Data provided:
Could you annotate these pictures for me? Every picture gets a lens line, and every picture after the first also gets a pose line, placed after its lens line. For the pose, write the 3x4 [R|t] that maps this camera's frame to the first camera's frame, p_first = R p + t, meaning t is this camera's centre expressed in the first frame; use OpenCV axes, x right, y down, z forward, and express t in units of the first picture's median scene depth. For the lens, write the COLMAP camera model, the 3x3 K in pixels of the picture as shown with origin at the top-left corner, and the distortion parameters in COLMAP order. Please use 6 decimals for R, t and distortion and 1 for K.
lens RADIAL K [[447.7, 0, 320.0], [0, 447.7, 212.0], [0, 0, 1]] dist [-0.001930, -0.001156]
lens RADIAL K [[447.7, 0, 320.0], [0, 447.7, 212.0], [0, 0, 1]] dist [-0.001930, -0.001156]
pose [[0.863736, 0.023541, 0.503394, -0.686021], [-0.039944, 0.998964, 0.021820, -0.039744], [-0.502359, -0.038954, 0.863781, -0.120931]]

Your goal: Your reply should match the data above exactly, line for line.

Your solution:
Could you annotate these pictures for me? Every picture gets a lens line, and every picture after the first also gets a pose line, placed after its lens line. For the pose, write the 3x4 [R|t] that maps this camera's frame to the first camera's frame, p_first = R p + t, meaning t is this camera's centre expressed in the first frame; use OpenCV axes, x right, y down, z forward, and express t in units of the first picture's median scene depth. For the lens, write the COLMAP camera model, the 3x3 K in pixels of the picture as shown with origin at the top-left corner, and the distortion parameters in COLMAP order. Please use 6 decimals for R, t and distortion and 1 for K.
lens RADIAL K [[447.7, 0, 320.0], [0, 447.7, 212.0], [0, 0, 1]] dist [-0.001930, -0.001156]
lens RADIAL K [[447.7, 0, 320.0], [0, 447.7, 212.0], [0, 0, 1]] dist [-0.001930, -0.001156]
pose [[0.863736, 0.023541, 0.503394, -0.686021], [-0.039944, 0.998964, 0.021820, -0.039744], [-0.502359, -0.038954, 0.863781, -0.120931]]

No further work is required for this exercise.